* **REQUIRED ACTION**:
In the data below, retype exactly the line that contains "28. And now, my" and every line after it, through the last.

* **EXERCISE MATERIALS**:

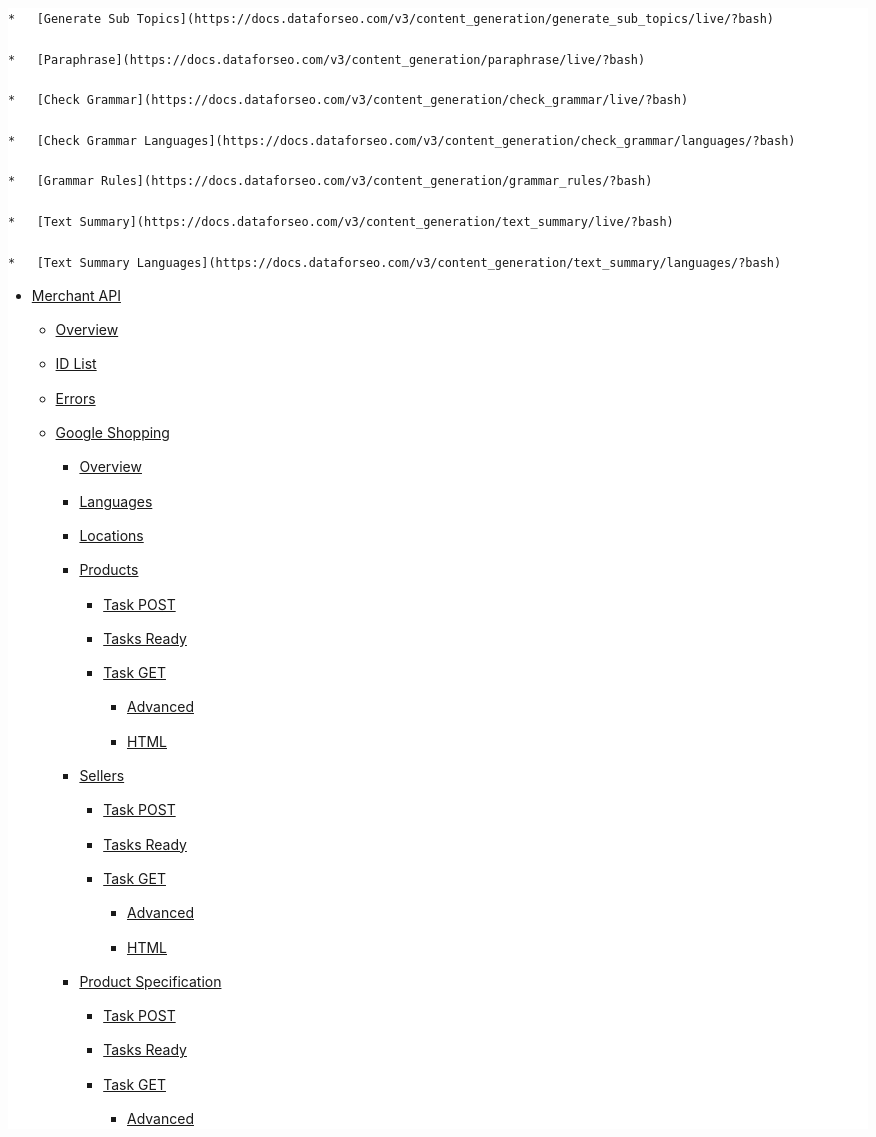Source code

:     *   [Generate Sub Topics](https://docs.dataforseo.com/v3/content_generation/generate_sub_topics/live/?bash)
        
    *   [Paraphrase](https://docs.dataforseo.com/v3/content_generation/paraphrase/live/?bash)
        
    *   [Check Grammar](https://docs.dataforseo.com/v3/content_generation/check_grammar/live/?bash)
        
    *   [Check Grammar Languages](https://docs.dataforseo.com/v3/content_generation/check_grammar/languages/?bash)
        
    *   [Grammar Rules](https://docs.dataforseo.com/v3/content_generation/grammar_rules/?bash)
        
    *   [Text Summary](https://docs.dataforseo.com/v3/content_generation/text_summary/live/?bash)
        
    *   [Text Summary Languages](https://docs.dataforseo.com/v3/content_generation/text_summary/languages/?bash)
        
*   [Merchant API](https://docs.dataforseo.com/v3/serp/google/search_by_image/task_get/advanced/?bash)
    *   [Overview](https://docs.dataforseo.com/v3/merchant/overview/?bash)
        
    *   [ID List](https://docs.dataforseo.com/v3/merchant/id_list/?bash)
        
    *   [Errors](https://docs.dataforseo.com/v3/merchant/errors/?bash)
        
    *   [Google Shopping](https://docs.dataforseo.com/v3/serp/google/search_by_image/task_get/advanced/?bash)
        *   [Overview](https://docs.dataforseo.com/v3/merchant/google/overview/?bash)
            
        *   [Languages](https://docs.dataforseo.com/v3/merchant/google/languages/?bash)
            
        *   [Locations](https://docs.dataforseo.com/v3/merchant/google/locations/?bash)
            
        *   [Products](https://docs.dataforseo.com/v3/serp/google/search_by_image/task_get/advanced/?bash)
            *   [Task POST](https://docs.dataforseo.com/v3/merchant/google/products/task_post/?bash)
                
            *   [Tasks Ready](https://docs.dataforseo.com/v3/merchant/google/products/tasks_ready/?bash)
                
            *   [Task GET](https://docs.dataforseo.com/v3/serp/google/search_by_image/task_get/advanced/?bash)
                *   [Advanced](https://docs.dataforseo.com/v3/merchant/google/products/task_get/advanced/?bash)
                    
                *   [HTML](https://docs.dataforseo.com/v3/merchant/google/products/task_get/html/?bash)
                    
        *   [Sellers](https://docs.dataforseo.com/v3/serp/google/search_by_image/task_get/advanced/?bash)
            *   [Task POST](https://docs.dataforseo.com/v3/merchant/google/sellers/task_post/?bash)
                
            *   [Tasks Ready](https://docs.dataforseo.com/v3/merchant/google/sellers/tasks_ready/?bash)
                
            *   [Task GET](https://docs.dataforseo.com/v3/serp/google/search_by_image/task_get/advanced/?bash)
                *   [Advanced](https://docs.dataforseo.com/v3/merchant/google/sellers/task_get/advanced/?bash)
                    
                *   [HTML](https://docs.dataforseo.com/v3/merchant/google/sellers/task_get/html/?bash)
                    
        *   [Product Specification](https://docs.dataforseo.com/v3/serp/google/search_by_image/task_get/advanced/?bash)
            *   [Task POST](https://docs.dataforseo.com/v3/merchant/google/product_spec/task_post/?bash)
                
            *   [Tasks Ready](https://docs.dataforseo.com/v3/merchant/google/product_spec/tasks_ready/?bash)
                
            *   [Task GET](https://docs.dataforseo.com/v3/serp/google/search_by_image/task_get/advanced/?bash)
                *   [Advanced](https://docs.dataforseo.com/v3/merchant/google/product_spec/task_get/advanced/?bash)
                    
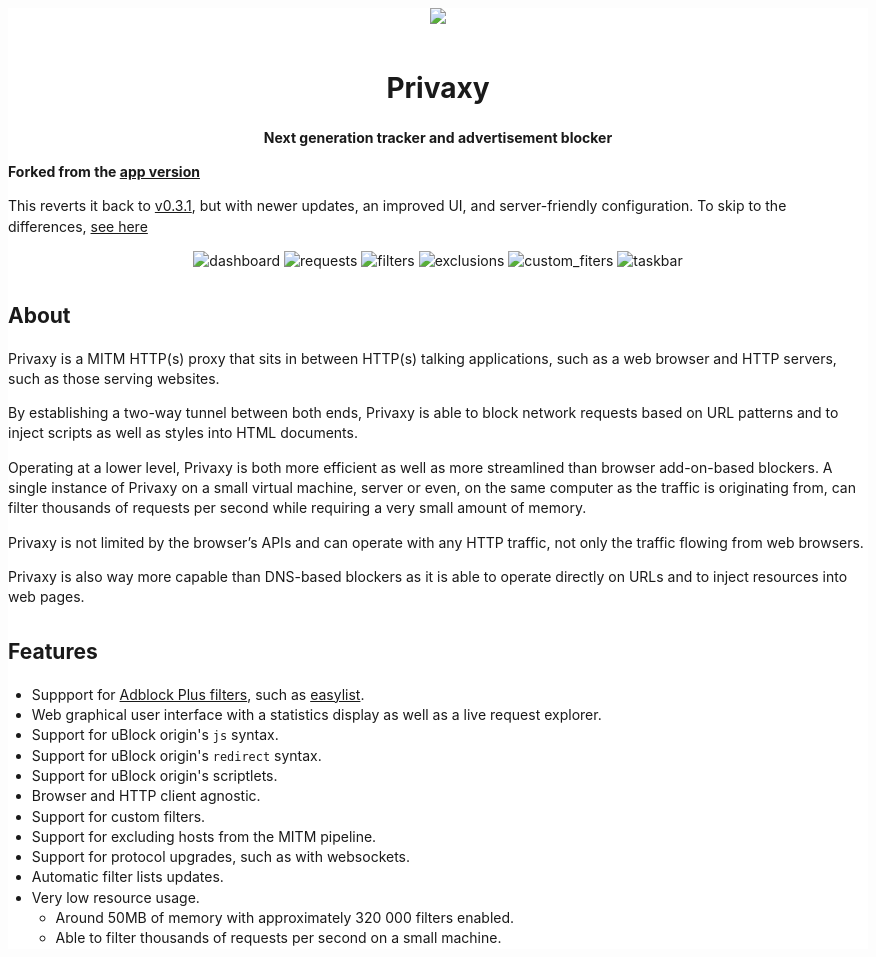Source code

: <div align="center">
  <img src="https://user-images.githubusercontent.com/45085843/146658168-a4770cf5-e1b1-40e6-8931-ffc64d3d4936.png">

  <h1>Privaxy</h1>

  <p>
    <strong>Next generation tracker and advertisement blocker</strong>
  </p>
</div>

**Forked from the [app version](https://github.com/Barre/privaxy/tree/v0.5.2)**

This reverts it back to [v0.3.1](https://github.com/Barre/privaxy/tree/v0.3.1), but with
newer updates, an improved UI, and server-friendly configuration. To skip to the differences,
[see here](#differences)

<div align="center">
<img width="868" alt="dashboard" src="https://user-images.githubusercontent.com/45085843/210057822-f8a1e355-1b4d-4c48-a8c6-d72388e3b648.png">
<img width="912" alt="requests" src="https://user-images.githubusercontent.com/45085843/210057831-6c6b4aac-245c-4964-9d34-bcbd87d00a5f.png">
<img width="912" alt="filters" src="https://user-images.githubusercontent.com/45085843/210057827-9a413c82-77dd-4aaa-a7db-e12f0045608f.png">
<img width="912" alt="exclusions" src="https://user-images.githubusercontent.com/45085843/210057826-88168855-ac3e-4117-9d27-34199c39a7f3.png">
<img width="868" alt="custom_fiters" src="https://user-images.githubusercontent.com/45085843/210057820-d666baa5-4f63-45ca-ad2d-9eca95590100.png">
<img width="666" alt="taskbar" src="https://user-images.githubusercontent.com/45085843/210057833-df002cfd-aecf-4d67-bdd6-225ac3d6b980.png">
</div>

## About

Privaxy is a MITM HTTP(s) proxy that sits in between HTTP(s) talking applications, such as a web browser and HTTP servers, such as those serving websites.

By establishing a two-way tunnel between both ends, Privaxy is able to block network requests based on URL patterns and to inject scripts as well as styles into HTML documents.

Operating at a lower level, Privaxy is both more efficient as well as more streamlined than browser add-on-based blockers. A single instance of Privaxy on a small virtual machine, server or even, on the same computer as the traffic is originating from, can filter thousands of requests per second while requiring a very small amount of memory.

Privaxy is not limited by the browser’s APIs and can operate with any HTTP traffic, not only the traffic flowing from web browsers.

Privaxy is also way more capable than DNS-based blockers as it is able to operate directly on URLs and to inject resources into web pages.

## Features

- Suppport for [Adblock Plus filters](https://adblockplus.org/filter-cheatsheet), such as [easylist](https://easylist.to/).
- Web graphical user interface with a statistics display as well as a live request explorer.
- Support for uBlock origin's `js` syntax.
- Support for uBlock origin's `redirect` syntax.
- Support for uBlock origin's scriptlets.
- Browser and HTTP client agnostic.
- Support for custom filters.
- Support for excluding hosts from the MITM pipeline.
- Support for protocol upgrades, such as with websockets.
- Automatic filter lists updates.
- Very low resource usage.
  - Around 50MB of memory with approximately 320 000 filters enabled.
  - Able to filter thousands of requests per second on a small machine.
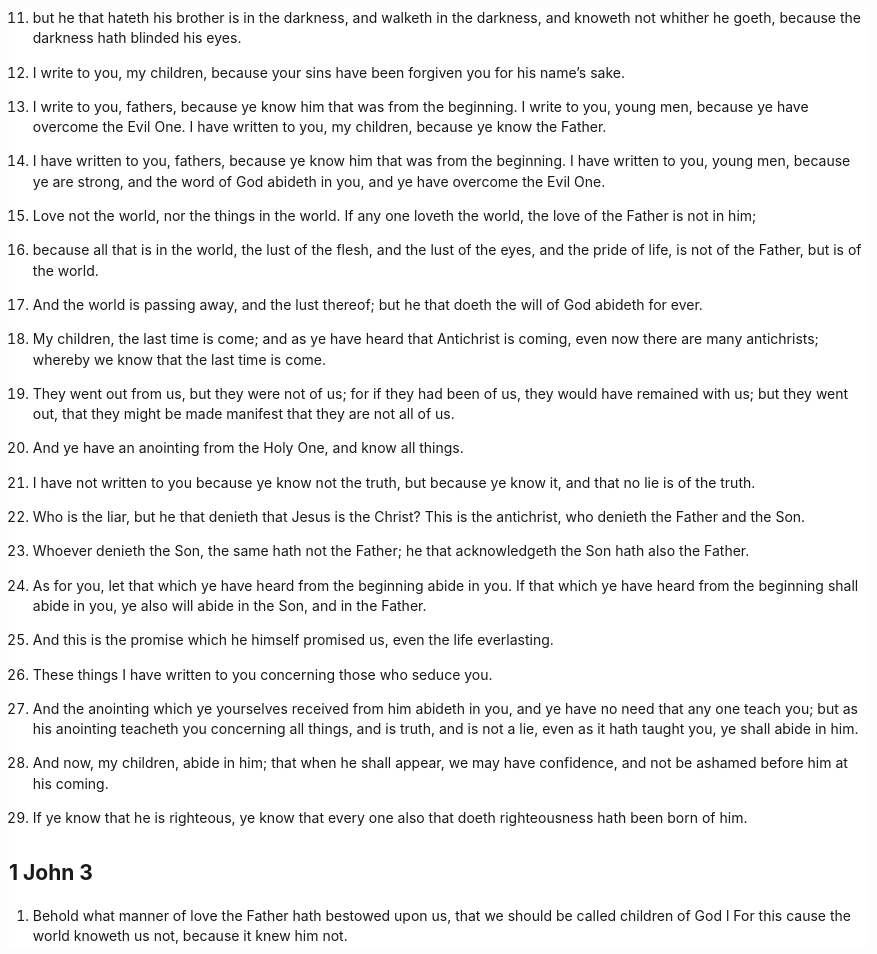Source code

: 11. but he that hateth his brother is in the darkness, and walketh in the darkness, and knoweth not whither he goeth, because the darkness hath blinded his eyes.

12. I write to you, my children, because your sins have been forgiven you for his name’s sake.

13. I write to you, fathers, because ye know him that was from the beginning. I write to you, young men, because ye have overcome the Evil One. I have written to you, my children, because ye know the Father.

14. I have written to you, fathers, because ye know him that was from the beginning. I have written to you, young men, because ye are strong, and the word of God abideth in you, and ye have overcome the Evil One.

15. Love not the world, nor the things in the world. If any one loveth the world, the love of the Father is not in him;

16. because all that is in the world, the lust of the flesh, and the lust of the eyes, and the pride of life, is not of the Father, but is of the world.

17. And the world is passing away, and the lust thereof; but he that doeth the will of God abideth for ever.

18. My children, the last time is come; and as ye have heard that Antichrist is coming, even now there are many antichrists; whereby we know that the last time is come.

19. They went out from us, but they were not of us; for if they had been of us, they would have remained with us; but they went out, that they might be made manifest that they are not all of us.

20. And ye have an anointing from the Holy One, and know all things.

21. I have not written to you because ye know not the truth, but because ye know it, and that no lie is of the truth.

22. Who is the liar, but he that denieth that Jesus is the Christ? This is the antichrist, who denieth the Father and the Son.

23. Whoever denieth the Son, the same hath not the Father; he that acknowledgeth the Son hath also the Father.

24. As for you, let that which ye have heard from the beginning abide in you. If that which ye have heard from the beginning shall abide in you, ye also will abide in the Son, and in the Father.

25. And this is the promise which he himself promised us, even the life everlasting.

26. These things I have written to you concerning those who seduce you.

27. And the anointing which ye yourselves received from him abideth in you, and ye have no need that any one teach you; but as his anointing teacheth you concerning all things, and is truth, and is not a lie, even as it hath taught you, ye shall abide in him.

28. And now, my children, abide in him; that when he shall appear, we may have confidence, and not be ashamed before him at his coming.

29. If ye know that he is righteous, ye know that every one also that doeth righteousness hath been born of him.

## 1 John 3

1. Behold what manner of love the Father hath bestowed upon us, that we should be called children of God l For this cause the world knoweth us not, because it knew him not.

* **WRITTEN ANSWER**:
28. And now, my children, abide in him; that when he shall appear, we may have confidence, and not be ashamed before him at his coming.

29. If ye know that he is righteous, ye know that every one also that doeth righteousness hath been born of him.

## 1 John 3

1. Behold what manner of love the Father hath bestowed upon us, that we should be called children of God l For this cause the world knoweth us not, because it knew him not.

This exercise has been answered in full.